Gerald was gradually overcome with a revulsion of loathing for Loerke. He did not take the man seriously, he despised him merely, except as he felt in Gudrun’s veins the influence of the little creature. It was this that drove Gerald wild, the feeling in Gudrun’s veins of Loerke’s presence, Loerke’s being, flowing dominant through her.

“What makes you so smitten with that little vermin?” he asked, really puzzled. For he, manlike, could not see anything attractive or important at all in Loerke. Gerald expected to find some handsomeness or nobleness, to account for a woman’s subjection. But he saw none here, only an insect-like repulsiveness.

Gudrun flushed deeply. It was these attacks she would never forgive.

“What do you mean?” she replied. “My God, what a mercy I am not married to you!”

Her voice of flouting and contempt scotched him. He was brought up short. But he recovered himself.

“Tell me, only tell me,” he reiterated in a dangerous narrowed voice⁠—“tell me what it is that fascinates you in him.”

“I am not fascinated,” she said, with cold repelling innocence.

“Yes, you are. You are fascinated by that little dry snake, like a bird gaping ready to fall down its throat.”

She looked at him with black fury.

“I don’t choose to be discussed by you,” she said.

“It doesn’t matter whether you choose or not,” he replied, “that doesn’t alter the fact that you are ready to fall down and kiss the feet of that little insect. And I don’t want to prevent you⁠—do it, fall down and kiss his feet.

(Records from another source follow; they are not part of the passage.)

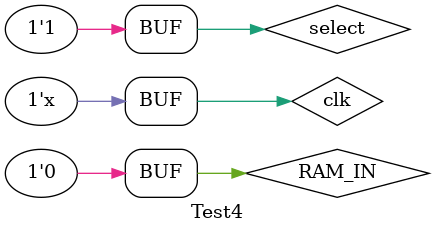
<source format=v>
`timescale 1ns / 1ps

module Test4;

	// Inputs
	reg RAM_IN;
	reg select;
	reg clk;

	// Outputs
	wire RAM_OUT;

	// Instantiate the Unit Under Test (UUT)
	PROCE_COMP uut (
		.RAM_IN(RAM_IN), 
		.RAM_OUT(RAM_OUT), 
		.select(select), 
		.clk(clk)
	);
always #5 clk=~clk;
	initial begin
		// Initialize Inputs
		RAM_IN = 0;
		select = 1;
		clk = 0;

		// Wait 100 ns for global reset to finish
		#100;
        
		// Add stimulus here

	end
      
endmodule


</source>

But I want to know, what it is that fascinates you⁠—what is it?”

She was silent, suffused with black rage.

“How dare you come browbeating me,” she cried, “how dare you, you little squire, you bully. What right have you over me, do you think?”

His face was white and gleaming, she knew by the light in his eyes that she was in his power⁠—the wolf. And because she was in his power, she hated him with a power that she wondered did not kill him. In her will she killed him as he stood, effaced him.

“It is not a question of right,” said Gerald, sitting down on a chair. She watched the change in his body. She saw his clenched, mechanical body moving there like an obsession. Her hatred of him was tinged with fatal contempt.

“It’s not a question of my right over you⁠—though I have some right, remember. I want to know, I only want to know what it is that subjugates you to that little scum of a sculptor downstairs, what it is that brings you down like a humble maggot, in worship of him. I want to know what you creep after.”